◆ Task
Lift out, unaltered, the lines of the material below between the line holding "nose: (334, 321)" and the line holding "right hip: (166, 398)", counting both.

◆ Provided data
= = = = = = =

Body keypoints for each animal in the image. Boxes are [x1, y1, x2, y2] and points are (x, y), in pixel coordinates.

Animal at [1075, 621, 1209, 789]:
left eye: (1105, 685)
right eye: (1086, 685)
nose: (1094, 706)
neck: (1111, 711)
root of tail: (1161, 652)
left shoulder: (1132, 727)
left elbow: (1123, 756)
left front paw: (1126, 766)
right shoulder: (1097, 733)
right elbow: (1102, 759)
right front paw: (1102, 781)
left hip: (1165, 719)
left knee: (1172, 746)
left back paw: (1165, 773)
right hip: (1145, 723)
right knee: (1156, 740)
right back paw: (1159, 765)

= = = = = = =

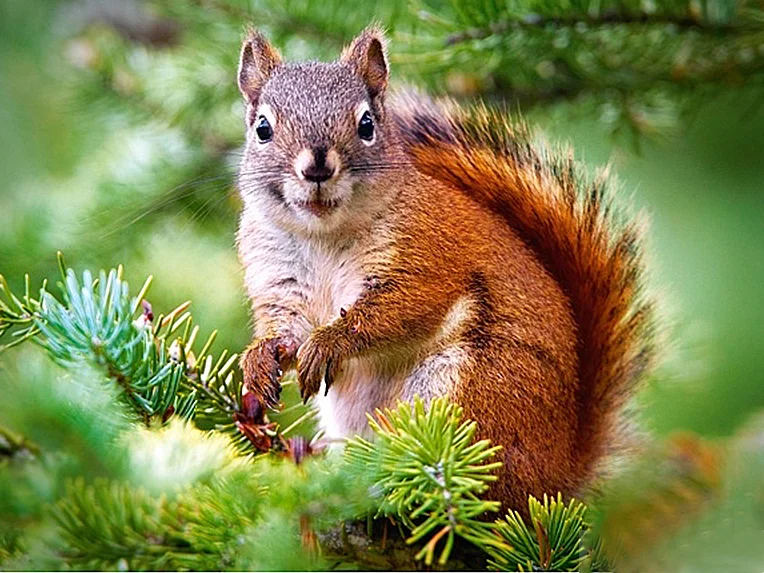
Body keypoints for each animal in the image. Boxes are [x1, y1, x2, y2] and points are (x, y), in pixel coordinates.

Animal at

= = = = = = =

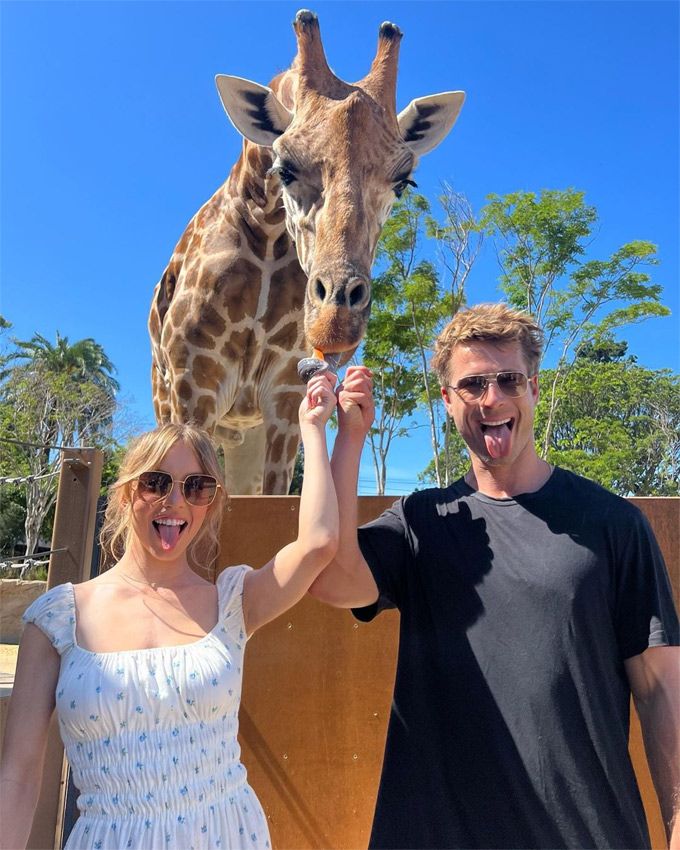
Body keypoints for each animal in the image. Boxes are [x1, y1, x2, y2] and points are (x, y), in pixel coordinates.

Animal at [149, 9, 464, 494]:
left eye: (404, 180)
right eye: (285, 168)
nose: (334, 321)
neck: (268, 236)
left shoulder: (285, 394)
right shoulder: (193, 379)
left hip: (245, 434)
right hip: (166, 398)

= = = = = = =

◆ Expected answer
nose: (334, 321)
neck: (268, 236)
left shoulder: (285, 394)
right shoulder: (193, 379)
left hip: (245, 434)
right hip: (166, 398)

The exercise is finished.